You are viewing a plain text version of this content. The canonical link for it is here.
Posted to derby-dev@db.apache.org by "Kristian Waagan (Created) (JIRA)" <ji...@apache.org> on 2012/04/04 22:39:25 UTC

[jira] [Created] (DERBY-5684) Explore possible istat daemon improvements and optimizations

Explore possible istat daemon improvements and optimizations
------------------------------------------------------------

                 Key: DERBY-5684
                 URL: https://issues.apache.org/jira/browse/DERBY-5684
             Project: Derby
          Issue Type: Task
            Reporter: Kristian Waagan


A task tracking some experiments on the istat daemon and the statistics update code.

--
This message is automatically generated by JIRA.
If you think it was sent incorrectly, please contact your JIRA administrators: https://issues.apache.org/jira/secure/ContactAdministrators!default.jspa
For more information on JIRA, see: http://www.atlassian.com/software/jira

        

[jira] [Commented] (DERBY-5684) Explore possible istat daemon improvements and optimizations

Posted by "Dag H. Wanvik (JIRA)" <ji...@apache.org>.
    [ https://issues.apache.org/jira/browse/DERBY-5684?page=com.atlassian.jira.plugin.system.issuetabpanels:comment-tabpanel&focusedCommentId=13273654#comment-13273654 ] 

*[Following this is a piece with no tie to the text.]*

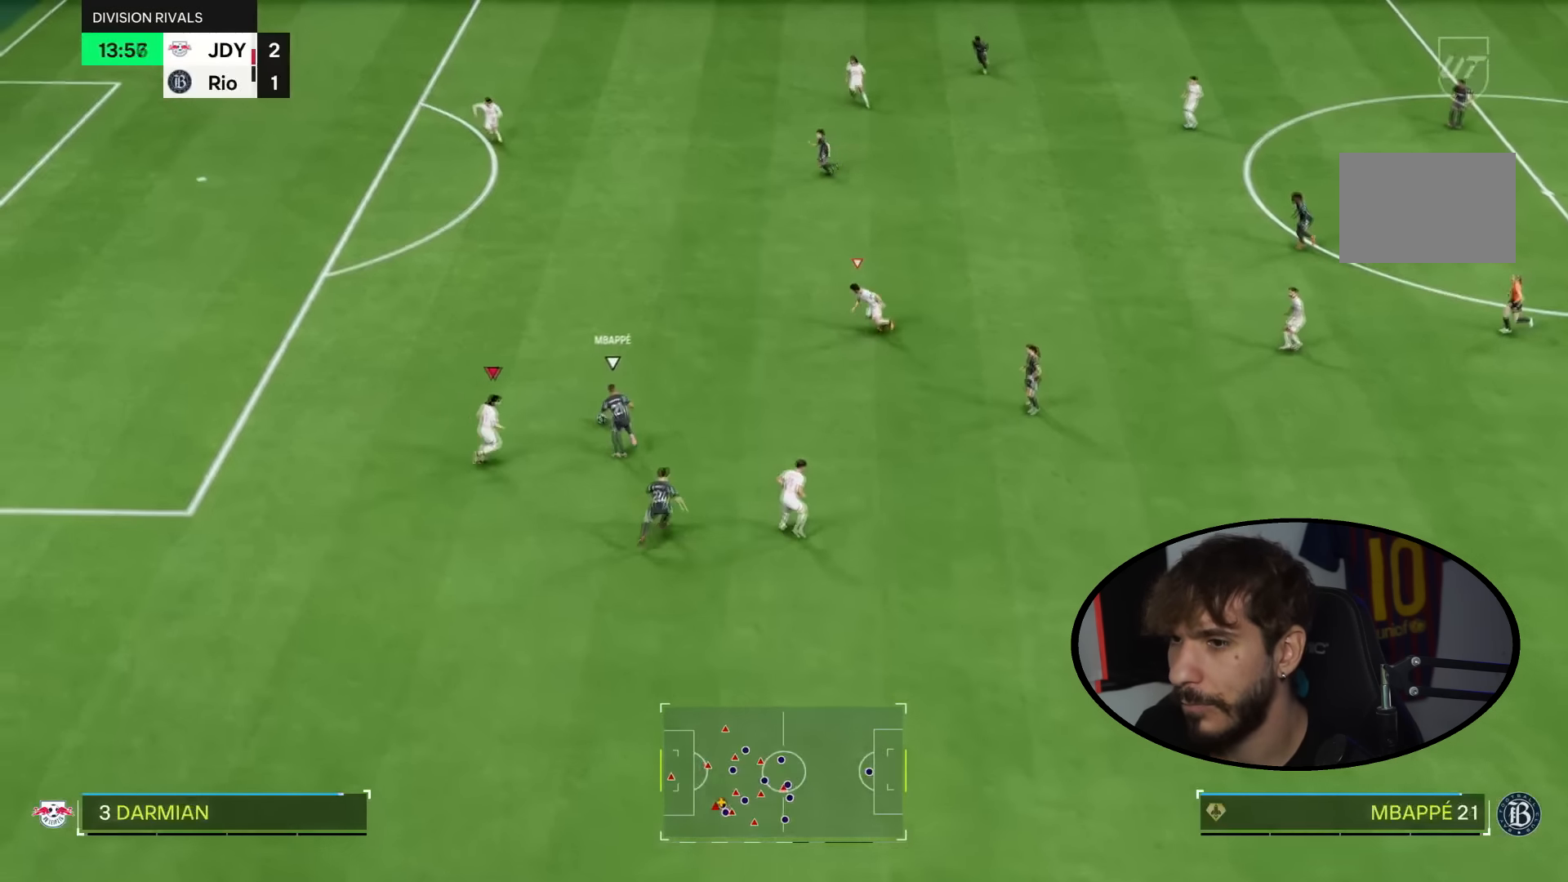
{"buttons": ["R2"], "left_stick": "up", "right_stick": "center", "events": [[66, "L2", "up"], [66, "left_stick", "up"]]}
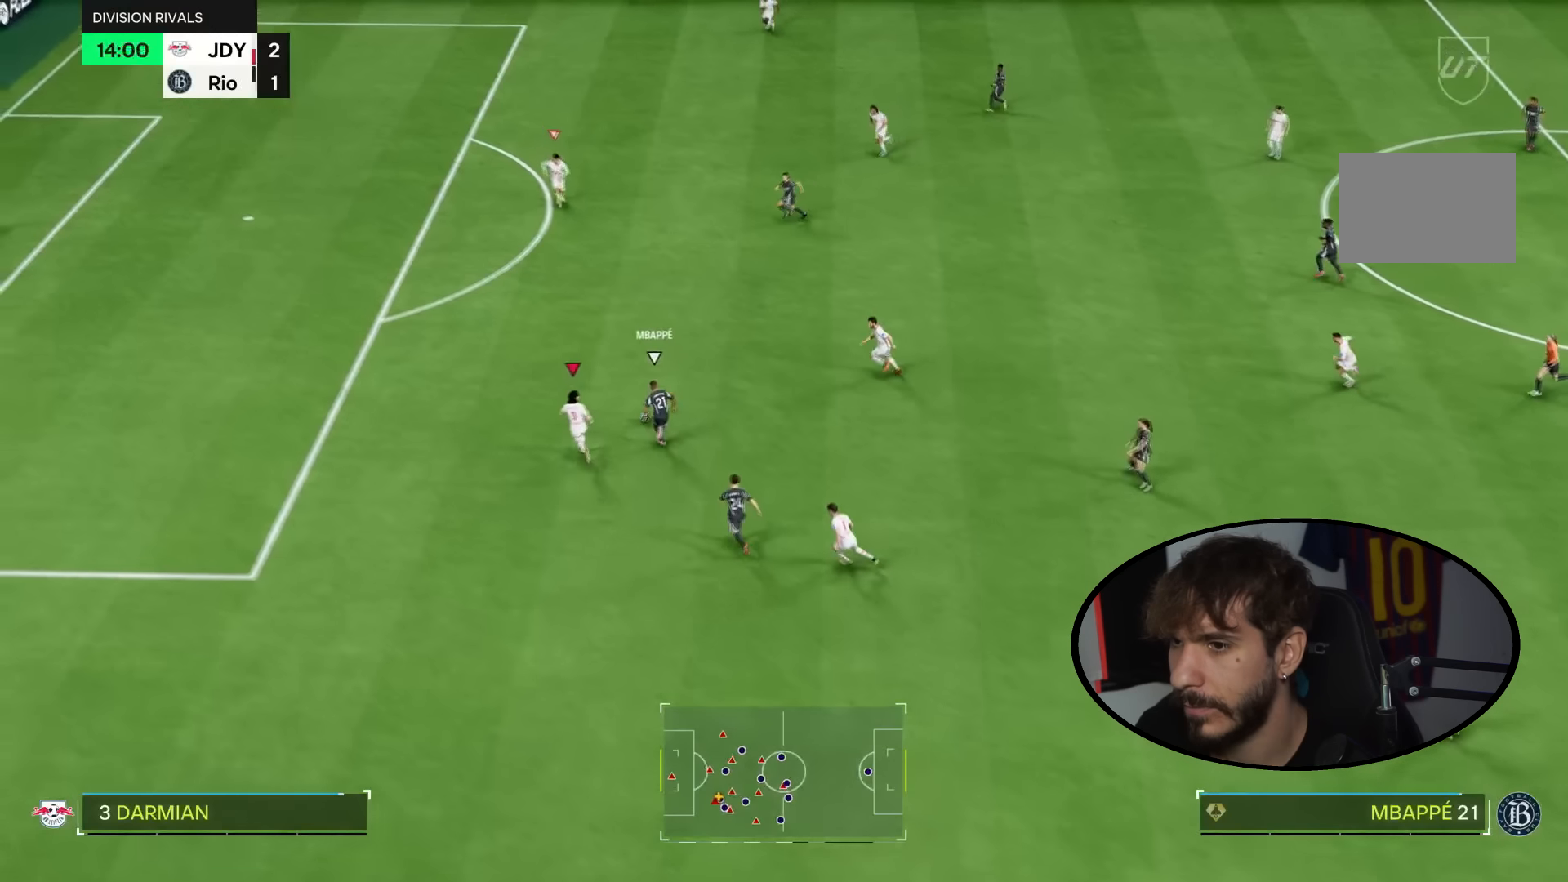
{"buttons": ["R2"], "left_stick": "up", "right_stick": "center", "events": []}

Dag H. Wanvik commented on DERBY-5684:
--------------------------------------

Looked at the latest patch - seems to do what you describe to me :) Some comments and questions:

FromBaseTable:

- for (int i=0; i < cds.length; i++) {                          
      ConglomerateDescriptor tmpCd = cds[i];                    
      if (tmpCd.isIndex()) {                                    
          IndexRowGenerator irg = tmpCd.getIndexDescriptor();   
          // The case where we have a table with a              
          // single-column primary key/index is pretty          
          // common, so avoid engaging the istat daemon.        
          if (!irg.isUnique() ||                                
                  irg.numberOfOrderedColumns() > 1) {           
              qualified = true;                                 
              break;                                            
          }                                                     
      }                                                         
  }                                                             

  I think I'd reverse the logic here for clarity to:

  for (int i=0; i < cds.length; i++) {                          
      ConglomerateDescriptor tmpCd = cds[i];                    
      if (tmpCd.isIndex()) {                                    
          IndexRowGenerator irg = tmpCd.getIndexDescriptor();   
          // The case where we have a table with a              
          // single-column primary key/index is pretty          
          // common, so avoid engaging the istat daemon. 
          if (irg.isUnique() && irg.numberOfOrderedColumns() == 1) {
              continue;
          }

          qualified = true;                                 
          break;         
      }                                                         
  }                                                             


- IndexStatisticsAnalyzer:
> Without this restriction the algorithm will drop valid statistics entries.
Change wording to "would drop".

Essentially a set: qualifiedCds, implement as such? (e.g. "contains" predicate cleaner than a search loop).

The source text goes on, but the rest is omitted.